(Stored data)

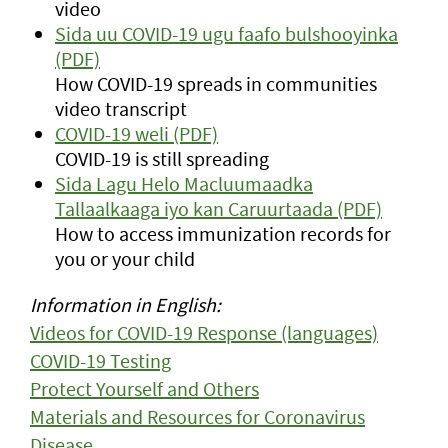
video
Sida uu COVID-19 ugu faafo bulshooyinka
(PDF)
How COVID-19 spreads in communities
video transcript
COVID-19 weli (PDF)
COVID-19 is still spreading
Sida Lagu Helo Macluumaadka
Tallaalkaaga iyo kan Caruurtaada (PDF)
How to access immunization records for
you or your child
Information in English:
Videos for COVID-19 Response (languages)
COVID-19 Testing
Protect Yourself and Others
Materials and Resources for Coronavirus
Disease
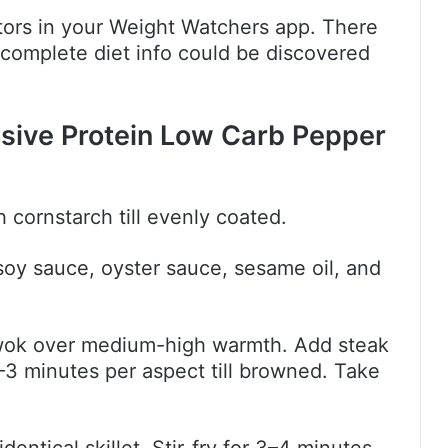
actors in your Weight Watchers app. There
 complete diet info could be discovered
.
sive Protein Low Carb Pepper
h cornstarch till evenly coated.
 soy sauce, oyster sauce, sesame oil, and
or wok over medium-high warmth. Add steak
2–3 minutes per aspect till browned. Take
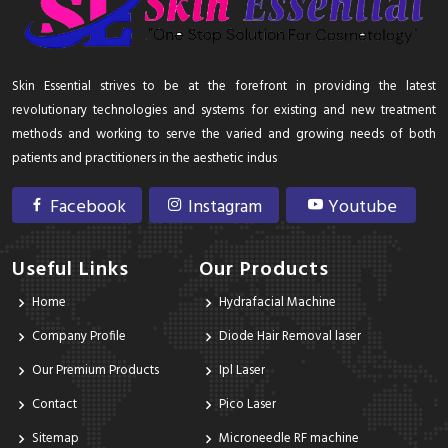
Skin Essential strives to be at the forefront in providing the latest
revolutionary technologies and systems for existing and new treatment
methods and working to serve the varied and growing needs of both
patients and practitioners in the aesthetic indus
Facebook
Instagram
Youtube
Useful Links
Our Products
Home
Hydrafacial Machine
Company Profile
Diode Hair Removal laser
Our Premium Products
Ipl Laser
Contact
Pico Laser
Sitemap
Microneedle RF machine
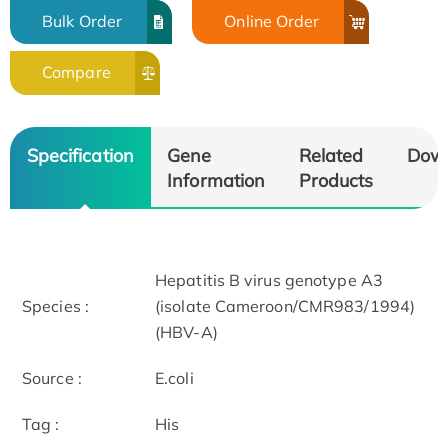
Bulk Order
Online Order
Compare
Specification
Gene
Related
Dow
Information
Products
Hepatitis B virus genotype A3
Species :
(isolate Cameroon/CMR983/1994)
(HBV-A)
Source :
E.coli
Tag :
His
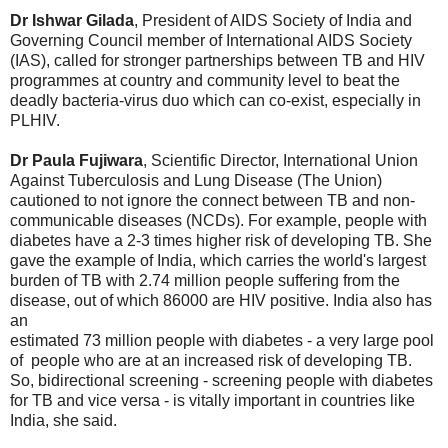
Dr Ishwar Gilada
, President of AIDS Society of India and
Governing Council member of International AIDS Society
(IAS), called for stronger partnerships between TB and HIV
programmes at country and community level to beat the
deadly bacteria-virus duo which can co-exist, especially in
PLHIV.
Dr Paula Fujiwara
, Scientific Director, International Union
Against Tuberculosis and Lung Disease (The Union)
cautioned to not ignore the connect between TB and non-
communicable diseases (NCDs). For example, people with
diabetes have a 2-3 times higher risk of developing TB. She
gave the example of India, which carries the world's largest
burden of TB with 2.74 million people suffering from the
disease, out of which 86000 are HIV positive. India also has
an
estimated 73 million people with diabetes - a very large pool
of people who are at an increased risk of developing TB.
So, bidirectional screening - screening people with diabetes
for TB and vice versa - is vitally important in countries like
India, she said.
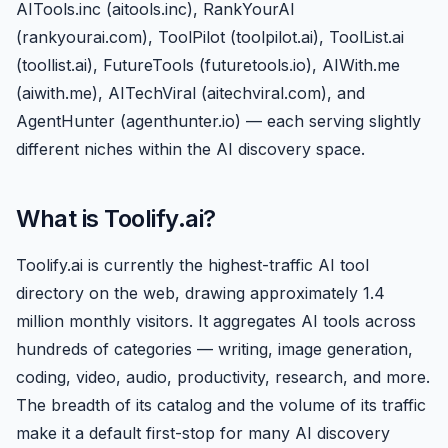
AITools.inc (aitools.inc), RankYourAI
(rankyourai.com), ToolPilot (toolpilot.ai), ToolList.ai
(toollist.ai),
FutureTools
(futuretools.io), AIWith.me
(aiwith.me), AITechViral (aitechviral.com), and
AgentHunter (agenthunter.io) — each serving slightly
different niches within the AI discovery space.
What is Toolify.ai?
Toolify.ai is currently the highest-traffic AI tool
directory on the web, drawing approximately 1.4
million monthly visitors. It aggregates AI tools across
hundreds of categories — writing, image generation,
coding, video, audio, productivity, research, and more.
The breadth of its catalog and the volume of its traffic
make it a default first-stop for many AI discovery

* EXERCISE INSTRUCTIONS *
Repeat only the stretch of data above that runs from the line with "patients and practitioners" to the line with "of India and". Keep both end lines; exclude pictures.

* SOLUTION *
patients and practitioners in the aesthetic indus
Facebook
Instagram
Youtube
Useful Links
Our Products
Home
Hydrafacial Machine
Company Profile
Diode Hair Removal laser
Our Premium Products
Ipl Laser
Contact
Pico Laser
Sitemap
Microneedle RF machine
Bulk Order
Online Order
Compare
Specification
Gene
Related
Dow
Information
Products
Hepatitis B virus genotype A3
Species :
(isolate Cameroon/CMR983/1994)
(HBV-A)
Source :
E.coli
Tag :
His
Dr Ishwar Gilada
, President of AIDS Society of India and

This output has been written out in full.